This book is an abridged version of one of the great works of modern classical scholarship, Donald Kagan’s four-volume history of the Peloponnesian war, which originally appeared between 1969 and 1987. This crisis in the affairs of the Greek world in the fifth century BC was seen, even at the time, as a turning point in human civilisation.
Nearly half a century before, the Greeks had united against the great continental power of Persia. Led by Athens and Sparta, the two principal Greek powers, they had driven the fleets and armies of Xerxes from Europe and recovered control of their colonies on the coast of Asia Minor. Now the Greeks turned against each other. The Persian war had been followed by a period of astonishing literary and artistic achievement. The Parthenon and the monuments of Olympia, the plays of Sophocles and Aeschylus, the teachings of Socrates all date from this time. It coincided with the great age of Athens, and the high point of the city’s democratic constitution and its maritime empire.

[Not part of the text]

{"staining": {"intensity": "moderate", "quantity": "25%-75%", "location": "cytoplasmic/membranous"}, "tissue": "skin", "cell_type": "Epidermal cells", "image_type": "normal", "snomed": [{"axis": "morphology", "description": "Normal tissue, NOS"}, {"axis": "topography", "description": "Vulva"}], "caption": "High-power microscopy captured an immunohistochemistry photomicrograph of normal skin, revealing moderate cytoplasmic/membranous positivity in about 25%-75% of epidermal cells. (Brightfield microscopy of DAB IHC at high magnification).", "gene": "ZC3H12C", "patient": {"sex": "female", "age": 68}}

All of this fell apart in the savage wars of Athens and Sparta between 431 and 404 BC. After 27 years of almost continual fighting, Athens was humbled by an alliance of Sparta and the old common enemy Persia, left with less than half its prewar population and deprived of its empire. In most of Greece, democracy was eclipsed by oligarchy. Shared habits and beliefs which earlier generations of Greeks had regarded as the foundations of civilised life were abandoned. If the Peloponnesian war acquired something of the apocalyptic character which nostalgic historians now ascribe to the first world war, this was partly a trick of the light. History has sided with the Athenians, who lost.